One of the most difficult choices for anyone to make these days is what not to do. And it gets exponentially more challenging when a group of individuals is trying to do the same. We live in the age of abundance. There’s more information than we can ever process, more opportunities than we can ever seize, and we are acutely aware of more ills we can ever cure.
An increasingly common consequence of abundance is inaction: the number of choices overwhelms, and the time is spent sifting through information and recycling it. (I recently did a Hybrid Times Podcast with a youth researcher Leena Suurpää, who said that a significant reason for the mushrooming mental problems we see today among our youngsters is chronic inadequacy before all the possibilities the world has to offer.) For others, the solution is to buy into orthodoxy and use it as a sword to cut through the Gordian Knot that the world has become.
Coming up with a clear and actionable strategy is a challenge in this environment. Not that people don’t try. I’ve been busier than ever facilitating strategies and discussing them during the last few months. A strategy is supposed to show the way forward, but increasingly it is thought of as a tool to tackle confusion, discontent, societal pressures, and the paralyzing effect of abundance. This, I believe, makes a lot of sense. However, people often underestimate how much work it takes to reach clarity in a sea of possibilities and pressures.
I work with two kinds of strategies, those for foundations and those for businesses. At a glance, they are fundamentally different. A foundation has resources and wants to impose its will on the world. A business connects resources to a need it has spotted among potential customers. Since a strategy is fundamentally a plan on how to allocate resources, these two lead into two different approaches to do so. Foundations are supposed to allocate resources according to their own values and businesses according to their customers’ wishes.
However, in practice, the two are converging. Foundations must study the world and find how to maximize impact among real people. And businesses are expected to signal purpose and address societal ills while making a profit. In both cases, there is a lot on the table and many voices around it.
My favorite definition of a strategy comes from former Royal Gurkha officer and historian Emile Simpson: “Essentially strategy is the dialectical relationship, or the dialogue, between desire and possibility.” So when you sit at a strategy workshop, you must have a serious discussion about both – and how they interact.
Listing desires is a start and should not be inhibited much by real-life constraints. Let it all out. Without expansive desires – visions of change and increased impact – the exercise quickly becomes a defensive strategy. When the existence of an organization is threatened, there’s a place for this – choosing how to stay alive – but when a mature organization’s strategy is focused on incremental improvement, it is essentially a defensive one. Because it looks safe, most stakeholders may welcome it, but it makes the organization vulnerable to disruptive newcomers and changing environment.
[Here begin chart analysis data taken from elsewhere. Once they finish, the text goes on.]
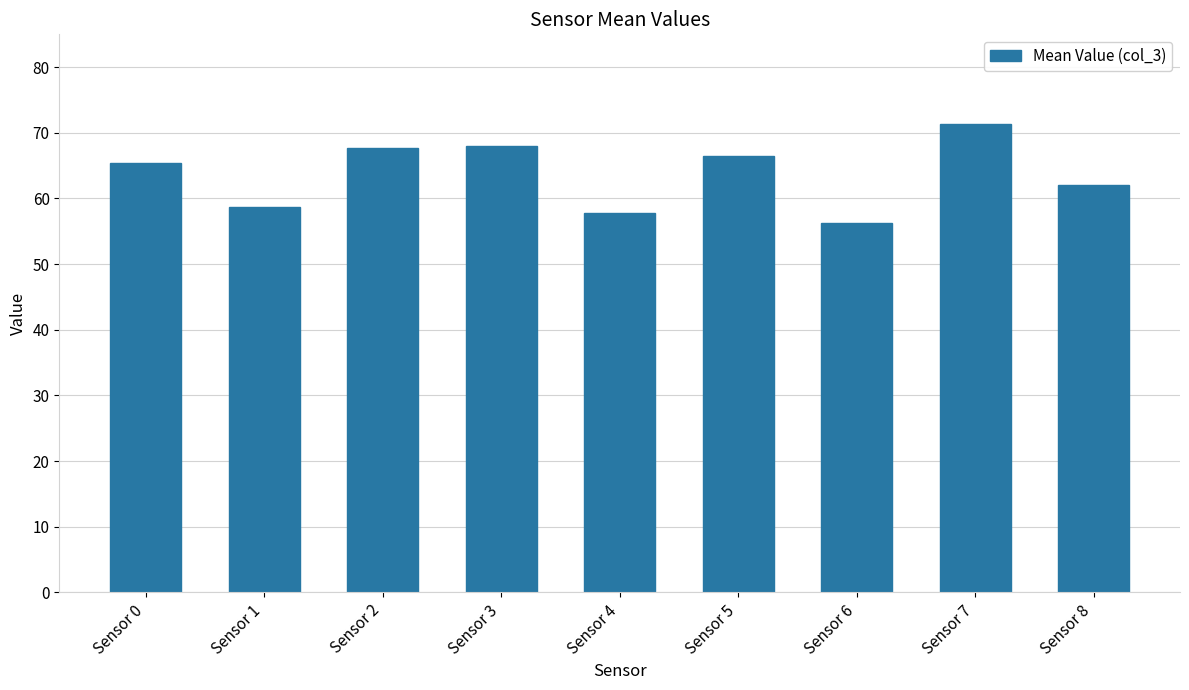

What is the difference between the maximum and minimum values?

15.1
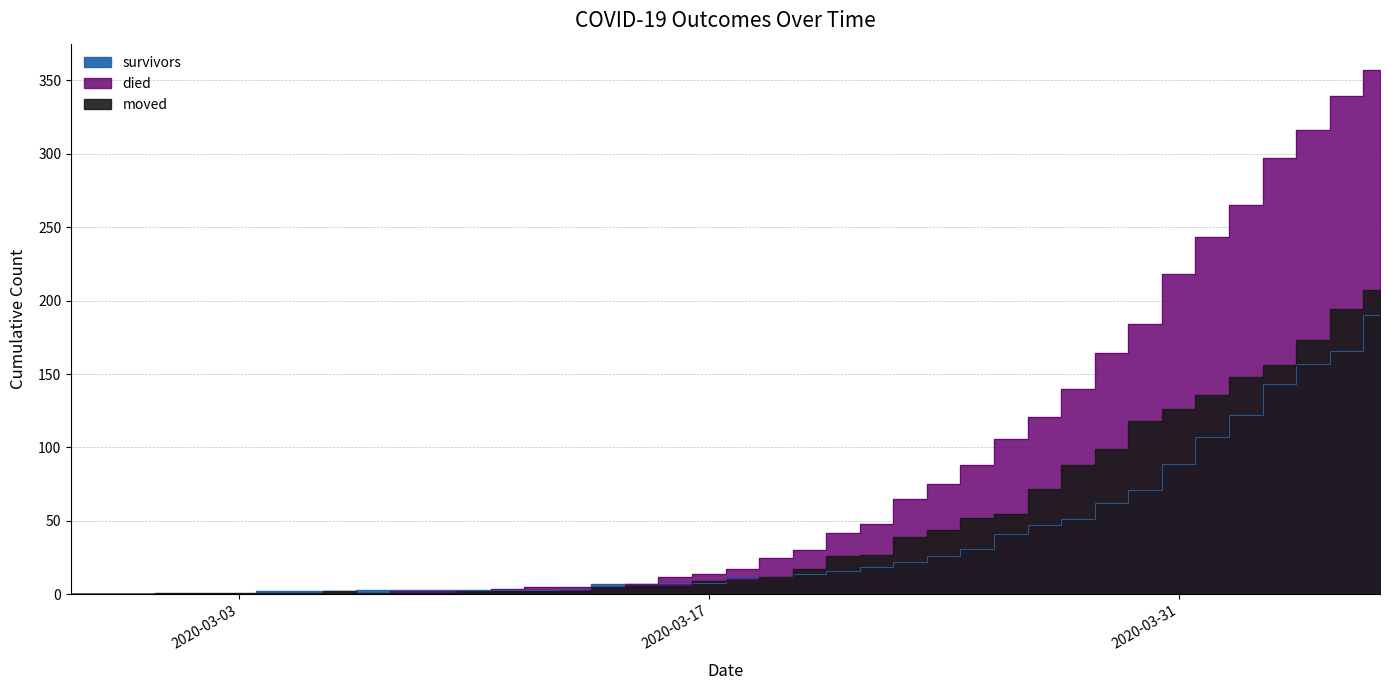

What is the difference between the died values at 2020-03-31 and 2020-03-21?

176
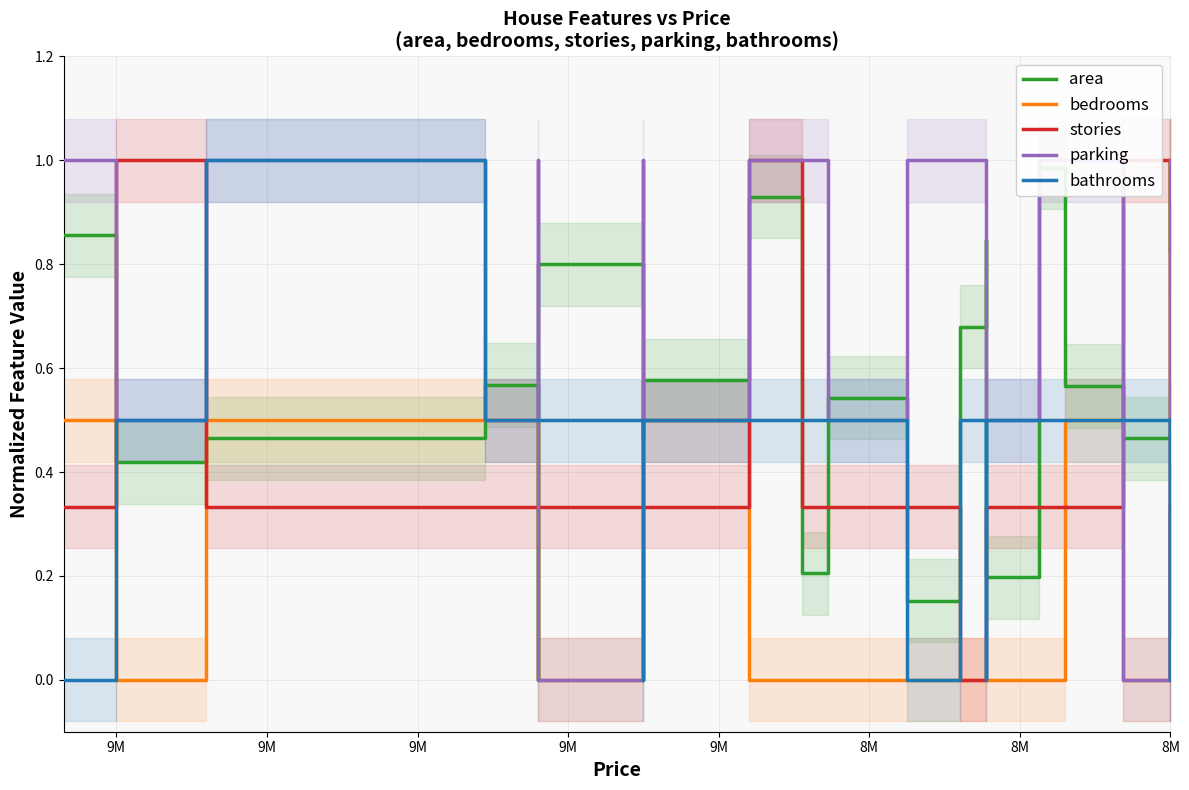

How many data points in bathrooms are above 0?

15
After you have compiled a list of desires, you let in the realism. First, you sift through the wishes and choose what’s really desirable (rather than just fashionable). Then you weigh what’s attainable in the real world: you look at the competition, your target group and assess your risks and resources.
The key here is not just to get realistic and shoot down what feels impossible, but rather to find the thing that is most promising yet possible. If a desire that has potential and makes sense emerges, then deciding what not to do becomes more effortless. If not, the danger is that everyone will hold on to their pets and the strategy becomes a zoo rather than a team of horses.
Traditional business strategy is a choice of where to play (product category, geographic or demographic market, etc.) and how to win (with price, quality, distribution, service, etc.). You can’t do it all at once; you make choices.
Contemporary strategy is also a choice of where you think you can make a difference (in carbon footprint or handprint, equality, inclusion, etc.) and then how to play (aggressively, smoothly, alone, cooperatively, etc.). So, while everything may feel important, everything cannot be a priority or a strategic advantage.
You must choose. Strategy is a lever, not a balancing act.